Page extract -

First it was the shocking tweet that funding was secured and Tesla may go private, then a statement that the money wasn’t locked down after all. Two weeks later it’s never mind, the whole deal is off.
“Prior to the go-private episode, his credibility was in question, although investors still had overall confidence in the guy. This whole go-private episode has taken his credibility close to zero.”
Welcome to the disarray of Elon Musk, the impulsive genius and architect of cutting-edge car, rocket and solar panel companies built nearly from scratch.
Chaos, though, comes with a price. Experts say it all could wind up with Tesla exposed to a fine for misleading investors. And even though Musk has almost legendary status, the episode could further erode his credibility with stakeholders who have endured multiple broken promises and years of losses as a public company.
“Prior to the go-private episode, his credibility was in question, although investors still had overall confidence in the guy,” Erik Gordon, a business and law professor at the University of Michigan, said Saturday. “This whole go-private episode has taken his credibility close to zero.”

What is expected -
Answer these questions from the article on Tesla's go-private episode.
(a) How long after the tweet about secured funding was the whole deal called off?
(b) What three kinds of companies does the article say Musk built?
(c) What position does Erik Gordon hold?

Data listing -
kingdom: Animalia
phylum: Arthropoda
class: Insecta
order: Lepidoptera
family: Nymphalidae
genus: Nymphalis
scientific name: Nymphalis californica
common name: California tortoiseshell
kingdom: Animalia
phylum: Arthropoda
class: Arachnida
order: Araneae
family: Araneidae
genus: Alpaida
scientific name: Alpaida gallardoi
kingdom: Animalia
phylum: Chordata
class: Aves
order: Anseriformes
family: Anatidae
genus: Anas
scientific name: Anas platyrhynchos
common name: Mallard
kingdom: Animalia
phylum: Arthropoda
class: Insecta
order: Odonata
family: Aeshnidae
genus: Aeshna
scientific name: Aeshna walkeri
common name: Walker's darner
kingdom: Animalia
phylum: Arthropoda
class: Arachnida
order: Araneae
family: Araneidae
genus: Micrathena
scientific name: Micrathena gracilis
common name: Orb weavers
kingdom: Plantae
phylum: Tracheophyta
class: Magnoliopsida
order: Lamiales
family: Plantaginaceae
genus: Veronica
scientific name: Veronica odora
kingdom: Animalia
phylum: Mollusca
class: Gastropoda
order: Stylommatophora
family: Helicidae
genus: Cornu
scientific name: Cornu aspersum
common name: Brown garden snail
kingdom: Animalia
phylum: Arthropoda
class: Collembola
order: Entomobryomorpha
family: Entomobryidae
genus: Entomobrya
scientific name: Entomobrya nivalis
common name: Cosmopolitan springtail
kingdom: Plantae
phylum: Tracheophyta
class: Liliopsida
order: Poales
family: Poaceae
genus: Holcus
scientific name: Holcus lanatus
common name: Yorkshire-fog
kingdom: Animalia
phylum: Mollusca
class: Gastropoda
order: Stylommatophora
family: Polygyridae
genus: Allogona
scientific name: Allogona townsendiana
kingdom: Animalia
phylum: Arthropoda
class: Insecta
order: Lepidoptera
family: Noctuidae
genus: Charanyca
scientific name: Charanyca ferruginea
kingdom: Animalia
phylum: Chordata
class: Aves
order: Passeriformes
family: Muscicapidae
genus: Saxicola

Result -
(a) Two weeks.
(b) Car, rocket and solar panel companies.
(c) He is a business and law professor at the University of Michigan.